--- Information supplied Enclosed Below ---

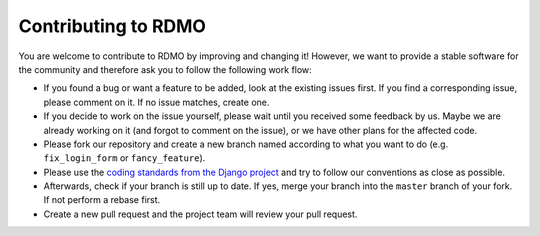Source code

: Contributing to RDMO
====================

You are welcome to contribute to RDMO by improving and changing it! However, we want to provide a stable software for the community and therefore ask you to follow the following work flow:

* If you found a bug or want a feature to be added, look at the existing issues first. If you find a corresponding issue, please comment on it. If no issue matches, create one.
* If you decide to work on the issue yourself, please wait until you received some feedback by us. Maybe we are already working on it (and forgot to comment on the issue), or we have other plans for the affected code.
* Please fork our repository and create a new branch named according to what you want to do (e.g. ``fix_login_form`` or ``fancy_feature``).
* Please use the `coding standards from the Django project <https://docs.djangoproject.com/en/dev/internals/contributing/writing-code/coding-style/>`_ and try to follow our conventions as close as possible.
* Afterwards, check if your branch is still up to date. If yes, merge your branch into the ``master`` branch of your fork. If not perform a rebase first.
* Create a new pull request and the project team will review your pull request.
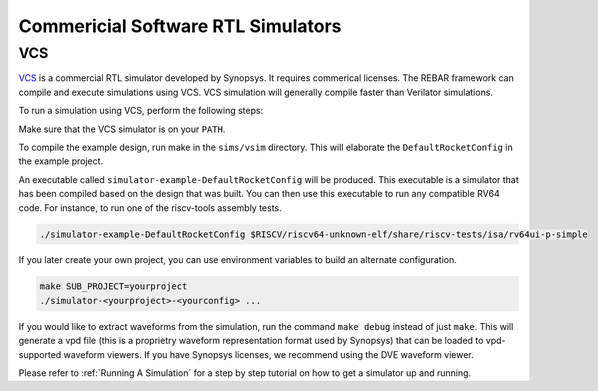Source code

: Commericial Software RTL Simulators
==============================

VCS
-----------------------

`VCS <https://www.synopsys.com/verification/simulation/vcs.html>`__ is a commercial RTL simulator developed by Synopsys.
It requires commerical licenses.
The REBAR framework can compile and execute simulations using VCS.
VCS simulation will generally compile faster than Verilator simulations.

To run a simulation using VCS, perform the following steps:

Make sure that the VCS simulator is on your ``PATH``.

To compile the example design, run make in the ``sims/vsim`` directory.
This will elaborate the ``DefaultRocketConfig`` in the example project.

An executable called ``simulator-example-DefaultRocketConfig`` will be produced.
This executable is a simulator that has been compiled based on the design that was built.
You can then use this executable to run any compatible RV64 code.
For instance, to run one of the riscv-tools assembly tests.

.. code-block:: shell

    ./simulator-example-DefaultRocketConfig $RISCV/riscv64-unknown-elf/share/riscv-tests/isa/rv64ui-p-simple

If you later create your own project, you can use environment variables to build an alternate configuration.

.. code-block:: shell

    make SUB_PROJECT=yourproject
    ./simulator-<yourproject>-<yourconfig> ...

If you would like to extract waveforms from the simulation, run the command ``make debug`` instead of just ``make``.
This will generate a vpd file (this is a proprietry waveform representation format used by Synopsys) that can be loaded to vpd-supported waveform viewers.
If you have Synopsys licenses, we recommend using the DVE waveform viewer.

Please refer to :ref:`Running A Simulation` for a step by step tutorial on how to get a simulator up and running.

--- End of Enclosed Information supplied ---

## Work to complete
The range runs from the line above containing "It requires commerical licenses." to the line containing "If you would", inclusive. Restate those lines word for word and no others.

## Solution for this task
It requires commerical licenses.
The REBAR framework can compile and execute simulations using VCS.
VCS simulation will generally compile faster than Verilator simulations.

To run a simulation using VCS, perform the following steps:

Make sure that the VCS simulator is on your ``PATH``.

To compile the example design, run make in the ``sims/vsim`` directory.
This will elaborate the ``DefaultRocketConfig`` in the example project.

An executable called ``simulator-example-DefaultRocketConfig`` will be produced.
This executable is a simulator that has been compiled based on the design that was built.
You can then use this executable to run any compatible RV64 code.
For instance, to run one of the riscv-tools assembly tests.

.. code-block:: shell

    ./simulator-example-DefaultRocketConfig $RISCV/riscv64-unknown-elf/share/riscv-tests/isa/rv64ui-p-simple

If you later create your own project, you can use environment variables to build an alternate configuration.

.. code-block:: shell

    make SUB_PROJECT=yourproject
    ./simulator-<yourproject>-<yourconfig> ...

If you would like to extract waveforms from the simulation, run the command ``make debug`` instead of just ``make``.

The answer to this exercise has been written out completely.